1998 und 1999 unternahm Anita Gratzer eine Amerikareise mit längeren Aufenthalten vor allem in New York, Cony Island und Las Vegas. Ihr photographisches Interesse galt dabei dem ethnographischen Moment, der Suche nach dem Fremden als Vertrautes und dem Vertrautes als Fremdes; es geht um die „Erfindung der Sehnsucht“, wie die Künstlerin selbst es formuliert. Mit scheinbar unprätenziösen Photographien spürt sie vor allem im Zusammenhang mit (ethnographischen) Festivals den Bedürfnissen nach kultureller und sozialer Identität nach. Die photographischen Aufnahmen wirken wie ein Echo ferner, nicht wiederbringbarer Kulturen, deren äußerte Ränder gerade noch erblickt werden können.

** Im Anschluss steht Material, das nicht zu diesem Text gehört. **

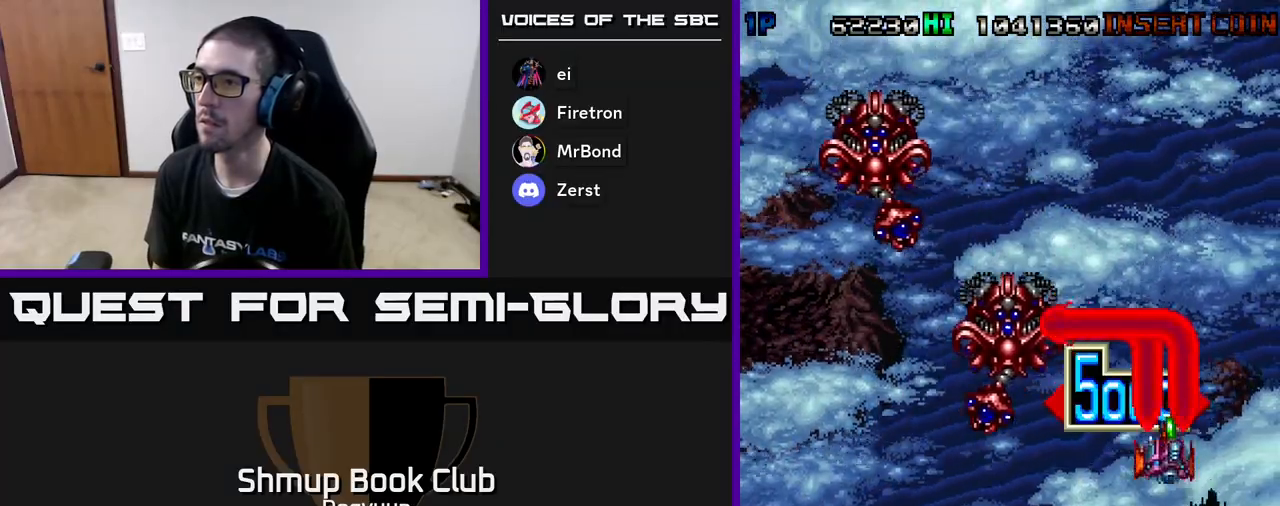
{"buttons": ["A", "DPAD_LEFT"], "events": [[50, "A", "up"], [117, "A", "down"], [433, "DPAD_LEFT", "down"], [483, "DPAD_DOWN", "up"]]}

In ihrem Habitus werden die Photographien zu Antidokumenten, zu visuellen Gegenwelten jahrzehntelanger politischer Repräsentationsstrategien der Zähmung und Verharmlosung des Anderen, Fremden. Von der zufälligen Belichtung bis zur minutiösen Wahrnehmungsarbeit spannt sich der Bogen photographischer Bildfindungen, die sich in Form von Zyklen und Serien vollziehen. Unspektakulär-spektakulär etwa die Bilder von Jack Dracula, dem Mann der mit mehr als dreihundert Tattoos zu einem lebenden Bild wurde oder die inszeniert wirkende, aber spontan entstandene Photographie einer Frauengruppe; sie alle Eröffnen eine Narrativität der Blicke, die sich nicht nur in ein ethnokulturelles „Wissen“ einschreiben, sondern dieses suggestiv in eine Unschärfe bringen, so als ob sie uns trotz allem demonstrativen Gestus das Erblicken verweigern möchten.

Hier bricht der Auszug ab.